Sepuluh
tahun setelah Sitor Situmorang muda menerjemahkan sebuah puisi dari Multatuli
yang memicu nasionalisme dan ketertarikannya pada sastra, puisi pertamanya “Kaliurang
(Tengah Hari)” ditulis. Judul karya Fyerool Darma mengambil referensi dari bait
terakhir dalam puisi Sitor: 'Mati, kita bersatu lagi'. Dalam pandangan Fyerool,
'Mati, kita bersatu lagi' merupakan sebagai sebuah tawaran alih-alih sebuah
pernyataan sikap. Karya ini merupakan usaha penerjemahan bukti-bukti tekstual
dan arsip yang Fyerool hadapi dan pertimbangkan dari jarak jauh—seperti apa
yang ada di internet dan dunia nyata (pengalaman dan kecemasan yang dia hadapi
dan diraih selama berada di Kaliurang). Dia memilih sisa lokasi tennisbaan,
sebuah tempat hiburan masa kolonial sebagai situs untuk memasang karyanya.
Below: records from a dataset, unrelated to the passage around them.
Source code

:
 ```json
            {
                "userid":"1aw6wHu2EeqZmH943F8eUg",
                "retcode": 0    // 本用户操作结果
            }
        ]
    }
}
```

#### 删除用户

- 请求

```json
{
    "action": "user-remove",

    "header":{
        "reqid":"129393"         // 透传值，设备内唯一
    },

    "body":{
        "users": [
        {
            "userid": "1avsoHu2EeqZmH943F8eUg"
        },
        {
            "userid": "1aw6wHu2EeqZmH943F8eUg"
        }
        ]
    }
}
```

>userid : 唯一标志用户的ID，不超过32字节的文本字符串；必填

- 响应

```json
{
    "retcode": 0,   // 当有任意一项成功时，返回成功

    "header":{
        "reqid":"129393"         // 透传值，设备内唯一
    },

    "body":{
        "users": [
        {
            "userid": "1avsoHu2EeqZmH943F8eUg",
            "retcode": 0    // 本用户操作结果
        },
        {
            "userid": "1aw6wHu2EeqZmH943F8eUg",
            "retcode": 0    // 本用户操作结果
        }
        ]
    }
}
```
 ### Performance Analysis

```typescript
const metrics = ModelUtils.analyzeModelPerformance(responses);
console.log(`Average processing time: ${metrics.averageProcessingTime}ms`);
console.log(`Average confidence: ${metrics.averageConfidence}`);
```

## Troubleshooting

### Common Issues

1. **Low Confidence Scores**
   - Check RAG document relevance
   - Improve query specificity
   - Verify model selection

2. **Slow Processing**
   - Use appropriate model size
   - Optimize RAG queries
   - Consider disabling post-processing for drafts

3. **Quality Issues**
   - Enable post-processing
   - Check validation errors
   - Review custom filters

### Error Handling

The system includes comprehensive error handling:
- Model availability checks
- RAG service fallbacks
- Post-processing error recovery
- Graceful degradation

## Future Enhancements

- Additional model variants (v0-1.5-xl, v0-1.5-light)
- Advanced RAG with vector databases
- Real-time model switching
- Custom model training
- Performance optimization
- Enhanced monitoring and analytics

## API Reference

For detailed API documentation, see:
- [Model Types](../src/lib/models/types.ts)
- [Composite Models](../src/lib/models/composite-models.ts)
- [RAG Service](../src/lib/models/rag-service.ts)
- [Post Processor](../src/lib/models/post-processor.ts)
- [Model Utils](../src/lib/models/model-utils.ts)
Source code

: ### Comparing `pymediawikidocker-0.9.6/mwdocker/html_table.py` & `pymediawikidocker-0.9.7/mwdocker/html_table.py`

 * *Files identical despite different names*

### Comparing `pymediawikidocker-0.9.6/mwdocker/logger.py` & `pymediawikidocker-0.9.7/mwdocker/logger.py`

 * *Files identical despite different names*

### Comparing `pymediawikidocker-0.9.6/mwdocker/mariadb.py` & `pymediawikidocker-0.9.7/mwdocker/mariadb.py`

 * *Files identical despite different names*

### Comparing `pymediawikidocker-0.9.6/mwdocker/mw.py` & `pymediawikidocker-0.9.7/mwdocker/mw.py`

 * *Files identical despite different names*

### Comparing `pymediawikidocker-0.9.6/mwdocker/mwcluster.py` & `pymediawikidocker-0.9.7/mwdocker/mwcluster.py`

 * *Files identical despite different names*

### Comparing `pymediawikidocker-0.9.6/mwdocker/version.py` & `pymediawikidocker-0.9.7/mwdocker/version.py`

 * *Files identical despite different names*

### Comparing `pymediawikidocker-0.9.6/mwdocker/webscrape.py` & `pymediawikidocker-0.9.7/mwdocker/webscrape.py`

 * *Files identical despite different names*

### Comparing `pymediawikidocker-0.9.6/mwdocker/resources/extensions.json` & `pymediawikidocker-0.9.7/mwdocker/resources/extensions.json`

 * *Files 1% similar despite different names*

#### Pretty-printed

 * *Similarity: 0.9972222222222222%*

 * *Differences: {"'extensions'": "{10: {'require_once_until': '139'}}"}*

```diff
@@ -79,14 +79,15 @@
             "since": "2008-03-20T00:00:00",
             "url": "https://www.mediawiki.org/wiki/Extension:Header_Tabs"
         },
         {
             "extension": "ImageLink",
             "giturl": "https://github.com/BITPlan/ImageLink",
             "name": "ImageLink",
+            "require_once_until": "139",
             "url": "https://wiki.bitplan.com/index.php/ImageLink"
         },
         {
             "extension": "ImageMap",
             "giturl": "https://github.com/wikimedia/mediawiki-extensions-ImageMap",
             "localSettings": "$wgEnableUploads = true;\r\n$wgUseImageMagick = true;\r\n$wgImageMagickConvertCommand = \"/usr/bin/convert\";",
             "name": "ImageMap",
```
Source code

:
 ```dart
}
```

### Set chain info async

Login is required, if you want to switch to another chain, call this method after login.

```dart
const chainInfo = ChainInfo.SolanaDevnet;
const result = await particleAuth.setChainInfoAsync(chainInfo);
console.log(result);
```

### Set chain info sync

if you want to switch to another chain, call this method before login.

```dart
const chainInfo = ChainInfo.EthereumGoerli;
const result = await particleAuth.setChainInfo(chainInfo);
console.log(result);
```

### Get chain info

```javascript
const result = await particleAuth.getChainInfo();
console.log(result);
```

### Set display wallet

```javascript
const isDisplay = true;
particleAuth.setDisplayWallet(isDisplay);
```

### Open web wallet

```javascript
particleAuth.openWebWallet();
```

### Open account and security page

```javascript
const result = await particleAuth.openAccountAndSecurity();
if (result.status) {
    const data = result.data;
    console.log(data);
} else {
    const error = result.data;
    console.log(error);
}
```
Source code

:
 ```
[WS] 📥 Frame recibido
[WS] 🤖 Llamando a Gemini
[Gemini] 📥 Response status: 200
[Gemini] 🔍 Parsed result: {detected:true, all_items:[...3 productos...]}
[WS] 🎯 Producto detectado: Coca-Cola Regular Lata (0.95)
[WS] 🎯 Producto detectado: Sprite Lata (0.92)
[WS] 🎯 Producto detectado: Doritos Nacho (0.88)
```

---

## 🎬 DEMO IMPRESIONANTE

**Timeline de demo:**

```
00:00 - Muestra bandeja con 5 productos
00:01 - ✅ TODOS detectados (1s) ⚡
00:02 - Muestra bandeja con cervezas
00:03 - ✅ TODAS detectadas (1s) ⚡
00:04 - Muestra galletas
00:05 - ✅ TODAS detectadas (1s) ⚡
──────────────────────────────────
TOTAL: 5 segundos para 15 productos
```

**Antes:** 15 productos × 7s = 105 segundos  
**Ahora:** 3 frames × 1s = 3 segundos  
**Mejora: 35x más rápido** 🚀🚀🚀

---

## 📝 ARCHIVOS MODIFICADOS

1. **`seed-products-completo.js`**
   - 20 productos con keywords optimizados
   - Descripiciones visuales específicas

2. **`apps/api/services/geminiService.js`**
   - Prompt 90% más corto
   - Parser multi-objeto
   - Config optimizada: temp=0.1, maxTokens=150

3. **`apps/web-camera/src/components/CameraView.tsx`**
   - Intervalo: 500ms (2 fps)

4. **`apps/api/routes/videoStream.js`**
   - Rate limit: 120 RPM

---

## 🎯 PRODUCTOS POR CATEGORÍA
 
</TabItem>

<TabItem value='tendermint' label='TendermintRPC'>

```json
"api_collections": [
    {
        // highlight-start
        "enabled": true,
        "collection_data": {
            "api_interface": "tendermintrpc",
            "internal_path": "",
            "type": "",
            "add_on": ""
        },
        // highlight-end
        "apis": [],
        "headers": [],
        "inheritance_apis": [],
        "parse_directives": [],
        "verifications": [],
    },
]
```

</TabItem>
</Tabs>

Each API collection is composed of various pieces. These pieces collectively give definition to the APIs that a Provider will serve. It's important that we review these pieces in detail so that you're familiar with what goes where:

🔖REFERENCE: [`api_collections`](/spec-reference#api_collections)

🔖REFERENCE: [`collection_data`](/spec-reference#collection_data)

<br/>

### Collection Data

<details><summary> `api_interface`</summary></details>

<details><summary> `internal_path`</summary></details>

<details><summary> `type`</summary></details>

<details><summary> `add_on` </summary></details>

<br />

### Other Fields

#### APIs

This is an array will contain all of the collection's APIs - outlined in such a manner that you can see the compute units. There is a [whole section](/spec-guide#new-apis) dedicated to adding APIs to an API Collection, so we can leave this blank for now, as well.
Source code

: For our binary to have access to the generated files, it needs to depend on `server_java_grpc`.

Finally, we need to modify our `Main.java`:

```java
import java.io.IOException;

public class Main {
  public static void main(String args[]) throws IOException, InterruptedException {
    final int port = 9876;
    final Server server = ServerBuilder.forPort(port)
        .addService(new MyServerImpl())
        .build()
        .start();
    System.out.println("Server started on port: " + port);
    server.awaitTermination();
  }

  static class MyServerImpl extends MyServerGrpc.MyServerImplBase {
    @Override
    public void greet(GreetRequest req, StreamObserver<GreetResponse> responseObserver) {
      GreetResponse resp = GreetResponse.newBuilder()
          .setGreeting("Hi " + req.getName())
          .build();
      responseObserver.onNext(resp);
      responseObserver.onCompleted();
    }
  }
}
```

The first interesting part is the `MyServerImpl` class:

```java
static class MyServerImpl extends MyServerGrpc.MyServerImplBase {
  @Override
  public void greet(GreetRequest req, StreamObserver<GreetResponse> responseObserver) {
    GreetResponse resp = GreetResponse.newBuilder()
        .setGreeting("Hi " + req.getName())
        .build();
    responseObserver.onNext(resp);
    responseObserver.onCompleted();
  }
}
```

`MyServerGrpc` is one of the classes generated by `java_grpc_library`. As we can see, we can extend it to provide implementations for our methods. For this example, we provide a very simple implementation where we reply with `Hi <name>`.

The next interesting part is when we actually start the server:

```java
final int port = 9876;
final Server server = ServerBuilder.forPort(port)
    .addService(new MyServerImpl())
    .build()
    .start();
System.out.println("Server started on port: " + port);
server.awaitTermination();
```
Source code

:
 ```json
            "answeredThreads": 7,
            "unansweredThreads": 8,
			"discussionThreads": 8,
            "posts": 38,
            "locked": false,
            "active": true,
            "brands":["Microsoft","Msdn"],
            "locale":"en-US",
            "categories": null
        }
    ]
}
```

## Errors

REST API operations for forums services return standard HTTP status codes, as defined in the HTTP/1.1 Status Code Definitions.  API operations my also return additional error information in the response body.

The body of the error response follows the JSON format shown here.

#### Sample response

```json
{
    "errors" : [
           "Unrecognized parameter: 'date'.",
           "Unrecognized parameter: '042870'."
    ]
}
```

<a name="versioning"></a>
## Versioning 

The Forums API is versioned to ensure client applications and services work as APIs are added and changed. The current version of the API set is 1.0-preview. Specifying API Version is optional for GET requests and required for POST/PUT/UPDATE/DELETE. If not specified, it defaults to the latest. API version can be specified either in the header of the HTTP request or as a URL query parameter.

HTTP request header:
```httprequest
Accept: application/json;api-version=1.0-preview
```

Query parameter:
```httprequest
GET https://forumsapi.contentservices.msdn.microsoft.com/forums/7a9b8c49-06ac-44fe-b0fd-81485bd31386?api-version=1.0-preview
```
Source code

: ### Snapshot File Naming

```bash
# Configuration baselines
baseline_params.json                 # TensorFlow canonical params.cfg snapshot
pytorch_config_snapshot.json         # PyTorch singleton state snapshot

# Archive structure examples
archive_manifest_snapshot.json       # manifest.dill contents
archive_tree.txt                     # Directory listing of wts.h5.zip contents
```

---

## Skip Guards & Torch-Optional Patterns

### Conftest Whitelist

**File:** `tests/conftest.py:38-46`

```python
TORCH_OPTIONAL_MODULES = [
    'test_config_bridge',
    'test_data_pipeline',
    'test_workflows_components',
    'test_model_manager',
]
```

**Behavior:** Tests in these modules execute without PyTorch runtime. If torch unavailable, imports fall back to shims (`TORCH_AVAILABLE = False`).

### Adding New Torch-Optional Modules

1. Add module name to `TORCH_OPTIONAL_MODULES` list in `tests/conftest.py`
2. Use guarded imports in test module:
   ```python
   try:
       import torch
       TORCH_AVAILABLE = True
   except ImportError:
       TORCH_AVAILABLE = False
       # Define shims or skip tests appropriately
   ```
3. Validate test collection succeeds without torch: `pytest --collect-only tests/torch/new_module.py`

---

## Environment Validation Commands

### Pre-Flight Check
Jaring tenis menjadi alat mengumpulkan barang-barang yang ia terima atau
peroleh dari percakapannya dengan penduduk setempat, turis, dan apapun yang
didapat dari perjalanan-perjalanan yang dia lakukan. Pada malam hari, wujud
halus dari bangunan tennisbaan yang telah lama ditinggalkan akan kembali
terlihat dengan mata telanjang melalui cahaya phantasmic. Di situs yang sama,
sang seniman menemukan nama penyair Belanda-Indonesia yang tinggal di
Kaliurang, G.J. van Resink. Salah satu puisinya 'Soeling on Kali-Oerang'
membawa nuansa yang sama dengan puisi Sitor dan Multatuli; menunjukkan bahwa
barangkali, kematian adalah liburan terakhir.
_____
Ten
years after young Sitor Situmorang translated a poem by Multatuli that
triggered his nationalism and interest in literature, his first poem “Kaliurang
(Tengah Hari)” was written. The title of Fyerool’s work takes reference from
the last stanza in Sitor’s poem: ‘Mati, kita bersatu lagi’. For him, ’Mati,
kita bersatu lagi’ (in death, we meet again) is set as an enquiry rather than a
certain stance. The work is an exercise in translating textual and archival
evidences that Fyerool confronted and deliberated from distances like the
internet and in-real-time (his experiences and the anxieties he confronted and
embraced during his time in Kaliurang). An old tennisbaan— a colonial vacation
site, is used for his installation. Tennis net becomes a vitrine for the
assembly of items he received or acquired from conversations he had with the
locals, tourists, and his deliberations from the walks he conducted. At night,
phantom of the tennisbaan that was long abandoned will be once again visible to
naked eyes through its phantasm glow. At the same site, the artist found a name
of a Dutch-Indonesian poet who used to live in Kaliurang, G.J. van Resink. One
of his poetry 'Soeling on Kali-Oerang' carries the same nuance with that of
Sitor’s and Multatuli’s; suggesting that maybe, death is the final vacation.